Reproduce the items below verbatim, leaving the pictures out of your answer.
┌─ SUPPLIED MATERIAL
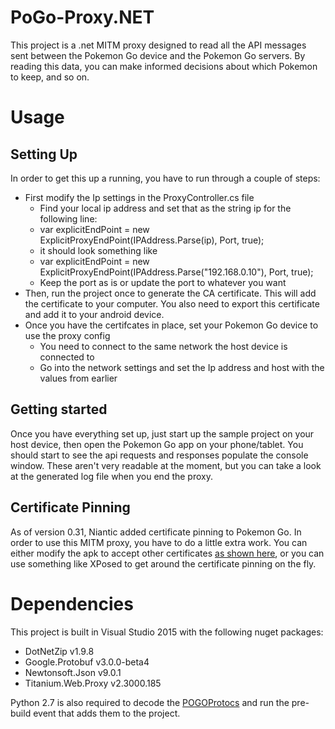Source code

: # PoGo-Proxy.NET

This project is a .net MITM proxy designed to read all the API messages sent between the Pokemon Go device and the Pokemon Go servers. By reading this data, you can make informed decisions about which Pokemon to keep, and so on.

# Usage

## Setting Up

In order to get this up a running, you have to run through a couple of steps:

* First modify the Ip settings in the ProxyController.cs file
  * Find your local ip address and set that as the string ip for the following line:       
  * var explicitEndPoint = new ExplicitProxyEndPoint(IPAddress.Parse(ip), Port, true);
  * it should look something like 
  * var explicitEndPoint = new ExplicitProxyEndPoint(IPAddress.Parse("192.168.0.10"), Port, true);
  * Keep the port as is or update the port to whatever you want
* Then, run the project once to generate the CA certificate. This will add the certificate to your computer. You also need to export this certificate and add it to your android device.
* Once you have the certifcates in place, set your Pokemon Go device to use the proxy config
  * You need to connect to the same network the host device is connected to
  * Go into the network settings and set the Ip address and host with the values from earlier 

## Getting started

Once you have everything set up, just start up the sample project on your host device, then open the Pokemon Go app on your phone/tablet. You should start to see the api requests and responses populate the console window. These aren't very readable at the moment, but you can take a look at the generated log file when you end the proxy.

## Certificate Pinning

As of version 0.31, Niantic added certificate pinning to Pokemon Go. In order to use this MITM proxy, you have to do a little extra work. You can either modify the apk to accept other certificates [as shown here](https://eaton-works.com/2016/07/31/reverse-engineering-and-removing-pokemon-gos-certificate-pinning/), or you can use something like XPosed to get around the certificate pinning on the fly.

# Dependencies

This project is built in Visual Studio 2015 with the following nuget packages:
* DotNetZip v1.9.8
* Google.Protobuf v3.0.0-beta4
* Newtonsoft.Json v9.0.1
* Titanium.Web.Proxy v2.3000.185

Python 2.7 is also required to decode the [POGOProtocs]() and run the pre-build event that adds them to the project.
└─
ANSWER SECTION >>
Source code

: # PoGo-Proxy.NET

This project is a .net MITM proxy designed to read all the API messages sent between the Pokemon Go device and the Pokemon Go servers. By reading this data, you can make informed decisions about which Pokemon to keep, and so on.

# Usage

## Setting Up

In order to get this up a running, you have to run through a couple of steps:

* First modify the Ip settings in the ProxyController.cs file
  * Find your local ip address and set that as the string ip for the following line:       
  * var explicitEndPoint = new ExplicitProxyEndPoint(IPAddress.Parse(ip), Port, true);
  * it should look something like 
  * var explicitEndPoint = new ExplicitProxyEndPoint(IPAddress.Parse("192.168.0.10"), Port, true);
  * Keep the port as is or update the port to whatever you want
* Then, run the project once to generate the CA certificate. This will add the certificate to your computer. You also need to export this certificate and add it to your android device.
* Once you have the certifcates in place, set your Pokemon Go device to use the proxy config
  * You need to connect to the same network the host device is connected to
  * Go into the network settings and set the Ip address and host with the values from earlier 

## Getting started

Once you have everything set up, just start up the sample project on your host device, then open the Pokemon Go app on your phone/tablet. You should start to see the api requests and responses populate the console window. These aren't very readable at the moment, but you can take a look at the generated log file when you end the proxy.

## Certificate Pinning

As of version 0.31, Niantic added certificate pinning to Pokemon Go. In order to use this MITM proxy, you have to do a little extra work. You can either modify the apk to accept other certificates [as shown here](https://eaton-works.com/2016/07/31/reverse-engineering-and-removing-pokemon-gos-certificate-pinning/), or you can use something like XPosed to get around the certificate pinning on the fly.

# Dependencies

This project is built in Visual Studio 2015 with the following nuget packages:
* DotNetZip v1.9.8
* Google.Protobuf v3.0.0-beta4
* Newtonsoft.Json v9.0.1
* Titanium.Web.Proxy v2.3000.185

Python 2.7 is also required to decode the [POGOProtocs]() and run the pre-build event that adds them to the project.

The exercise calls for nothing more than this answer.